[[ EXTRACT PROVIDED open ]]
Location
- Andhra Pradesh/Telangana India

District information
- Type: Educational institution
- Established: 1982

Other information
- Website: www.vignanschools.org

= Vignan Schools =

Vignan Schools, located in several places in Andhra Pradesh and Telangana, India, consists of 20 campuses. Established in 1982, Vignan started as Vignan Tutorials and in 1983 started its first high school.

==History==
Vignan Group of Schools were established as Vignan Tutorials in 1982 by Dr.L. Rathaiah who completed his postgraduation and doctoral thesis on child psychology. He started Vignan High School in 1983. His childhood goal of educating the people around him has resulted in lakhs of students receiving quality education in his institutions.

==Campuses==
Vignan Group of Schools are located at over 20 locations all over Andhra Pradesh and Telangana covering seven different cities.
[[ EXTRACT PROVIDED closed ]]
[[ STUDY MATERIAL open ]]
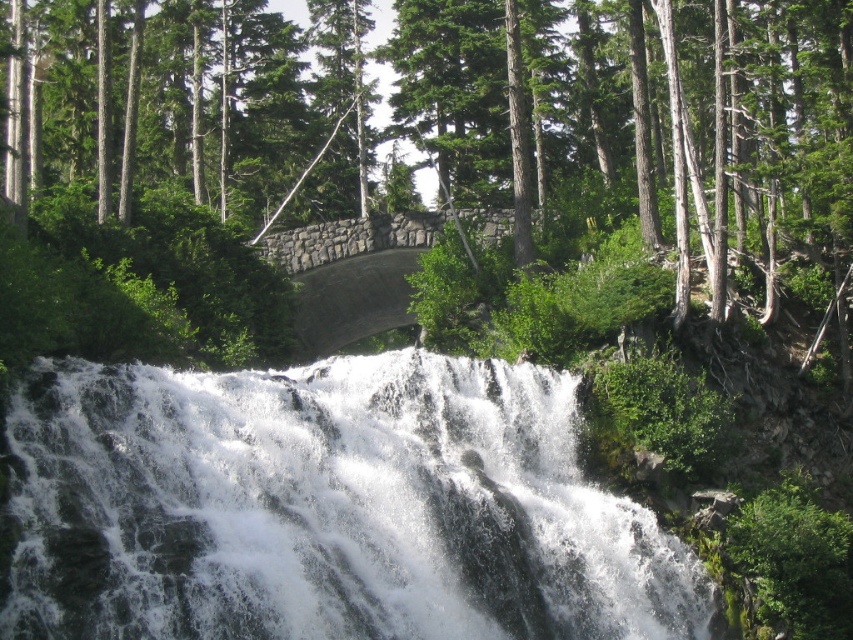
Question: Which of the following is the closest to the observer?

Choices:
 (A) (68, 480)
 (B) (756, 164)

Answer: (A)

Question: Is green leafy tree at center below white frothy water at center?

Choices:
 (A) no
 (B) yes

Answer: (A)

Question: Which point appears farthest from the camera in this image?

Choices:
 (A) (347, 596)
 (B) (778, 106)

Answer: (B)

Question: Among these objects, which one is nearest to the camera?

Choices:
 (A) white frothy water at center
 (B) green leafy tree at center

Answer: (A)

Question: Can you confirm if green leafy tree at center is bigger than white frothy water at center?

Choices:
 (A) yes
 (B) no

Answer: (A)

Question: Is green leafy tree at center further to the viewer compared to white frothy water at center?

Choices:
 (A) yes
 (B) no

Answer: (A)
[[ STUDY MATERIAL closed ]]
[[ STUDY MATERIAL open ]]
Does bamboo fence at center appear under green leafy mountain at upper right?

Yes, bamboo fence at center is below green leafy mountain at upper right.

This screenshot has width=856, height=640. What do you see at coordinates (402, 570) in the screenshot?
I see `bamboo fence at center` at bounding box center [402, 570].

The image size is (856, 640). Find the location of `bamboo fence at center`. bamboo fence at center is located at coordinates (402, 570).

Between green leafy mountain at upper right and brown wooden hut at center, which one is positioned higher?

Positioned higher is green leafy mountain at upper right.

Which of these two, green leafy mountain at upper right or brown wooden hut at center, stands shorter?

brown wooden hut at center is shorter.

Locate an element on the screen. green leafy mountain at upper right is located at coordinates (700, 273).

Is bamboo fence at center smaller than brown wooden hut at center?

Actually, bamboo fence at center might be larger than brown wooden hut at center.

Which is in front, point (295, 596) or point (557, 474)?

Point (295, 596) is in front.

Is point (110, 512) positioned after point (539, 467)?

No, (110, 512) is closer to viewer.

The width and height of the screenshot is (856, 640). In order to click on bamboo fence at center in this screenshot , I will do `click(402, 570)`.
[[ STUDY MATERIAL closed ]]
REQUIRED TASKS ▸
1 > According to the passage on Vignan Schools, what subject did the founder's doctoral thesis cover?
2 > Summarize the passage on Vignan Schools in two sentences.
3 > Carry the passage on Vignan Schools forward from its final sentence.
None of the lines are needed here.

RESPONSES FOR EACH TASK ▸
1 > Child psychology.

2 > Vignan Schools began in 1982 as Vignan Tutorials, founded by Dr. L. Rathaiah, who did his postgraduate and doctoral work in child psychology, and he opened Vignan High School in 1983. The group's campuses are spread across Andhra Pradesh and Telangana and cover seven cities.

3 >
===Hyderabad===
- Vignan Bo Tree School, Nizampet
- Vignan Global Gen School, Madinaguda
- Vignan's Prabodhananda Prashanti Niketan, Ghatkesar
- Vignan's Global Gen School, Medchal
- Vignan Global Gen School, ECIL
- Vignan World One School, Kondapur
- Vignan Vidyalayam, Patancheru

===Guntur===
- Vignan High School, LIC Colony
- Vignan Residential High School, Palakaluru
- Vignan Little Public School, Brindavan Gardens
- Nandi Next Gen School, Nandipadu

===Vizag===
- Vignan Steel City Public School, Duvvada
- Vignan Vidyalayam High School, Siripuram
- Vignan Vidyalayam High School, Thimmapuram

===Rajahmundry===
- Vignan Global Gen School, Diwan Cheruvu
- Vignan Cotton School, Pitlavani Cheruvu

===Ongole===
- Vignan Global Gen School, Ongole

===Eluru===
- Vignan's Green Fields Public School, Bhogapuram

===Khammam===
- Rahul Vignan Vidyalayam, Charla

==Academics==
===CBSE===
Vignan schools Hyderabad follow CBSE syllabus. World one School in Kondapur provides CBSE & Cambridge syllabus.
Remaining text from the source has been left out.